On Generalization for Generative Flow Networks
Anas Krichel, Nikolay Malkin, Salem Lahlou, Yoshua Bengio
TL;DR
This work formalizes generalization in Generative Flow Networks (GFlowNets) trained via the Trajectory Balance loss, linking trajectory probabilities to an unnormalized reward $R$ through $P_F$, $P_B$, and $Z$. It introduces a stability-focused perspective and establishes a bound showing small reward perturbations yield controlled changes in trajectory distributions under TB, with a concrete result for uniform $P_B$. The authors provide empirical evidence by hiding parts of the reward and comparing TB, DB, and FL-DB losses, finding that DB often generalizes better and that access to intermediate rewards (FL-DB) boosts generalization when available.
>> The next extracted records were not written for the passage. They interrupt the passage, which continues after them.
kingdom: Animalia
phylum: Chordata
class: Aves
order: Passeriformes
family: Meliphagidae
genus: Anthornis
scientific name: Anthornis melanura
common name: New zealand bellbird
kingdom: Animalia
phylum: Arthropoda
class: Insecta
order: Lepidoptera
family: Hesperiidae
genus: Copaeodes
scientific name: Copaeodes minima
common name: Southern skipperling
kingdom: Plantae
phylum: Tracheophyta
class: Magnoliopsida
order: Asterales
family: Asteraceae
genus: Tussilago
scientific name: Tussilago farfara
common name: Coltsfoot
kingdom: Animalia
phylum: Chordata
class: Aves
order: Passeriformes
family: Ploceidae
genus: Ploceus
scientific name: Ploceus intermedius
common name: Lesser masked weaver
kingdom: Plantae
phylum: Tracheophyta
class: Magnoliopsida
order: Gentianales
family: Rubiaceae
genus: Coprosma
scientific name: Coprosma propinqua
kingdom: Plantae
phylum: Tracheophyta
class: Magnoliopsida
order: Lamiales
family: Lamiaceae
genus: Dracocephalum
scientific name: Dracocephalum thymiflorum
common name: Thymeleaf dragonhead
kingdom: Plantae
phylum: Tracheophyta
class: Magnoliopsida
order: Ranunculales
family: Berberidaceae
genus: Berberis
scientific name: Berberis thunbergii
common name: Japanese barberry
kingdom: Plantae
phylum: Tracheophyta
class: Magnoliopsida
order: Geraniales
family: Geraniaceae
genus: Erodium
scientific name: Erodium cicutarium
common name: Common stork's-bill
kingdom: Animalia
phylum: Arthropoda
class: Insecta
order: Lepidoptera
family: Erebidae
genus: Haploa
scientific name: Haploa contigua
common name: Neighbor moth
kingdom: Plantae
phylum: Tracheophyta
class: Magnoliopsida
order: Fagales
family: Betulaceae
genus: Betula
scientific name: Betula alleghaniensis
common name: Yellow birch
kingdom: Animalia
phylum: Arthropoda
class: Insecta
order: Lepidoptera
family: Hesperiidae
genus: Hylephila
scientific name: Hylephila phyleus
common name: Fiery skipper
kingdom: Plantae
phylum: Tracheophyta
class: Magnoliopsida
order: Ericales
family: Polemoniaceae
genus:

Overall, the paper contributes theoretical generalization and stability frameworks for GFlowNets and demonstrates practical implications for designing robust training losses and policies across unseen regions of the reward landscape.
Abstract
Generative Flow Networks (GFlowNets) have emerged as an innovative learning paradigm designed to address the challenge of sampling from an unnormalized probability distribution, called the reward function. This framework learns a policy on a constructed graph, which enables sampling from an approximation of the target probability distribution through successive steps of sampling from the learned policy. To achieve this, GFlowNets can be trained with various objectives, each of which can lead to the model s ultimate goal. The aspirational strength of GFlowNets lies in their potential to discern intricate patterns within the reward function and their capacity to generalize effectively to novel, unseen parts of the reward function. This paper attempts to formalize generalization in the context of GFlowNets, to link generalization with stability, and also to design experiments that assess the capacity of these models to uncover unseen parts of the reward function. The experiments will focus on length generalization meaning generalization to states that can be constructed only by longer trajectories than those seen in training.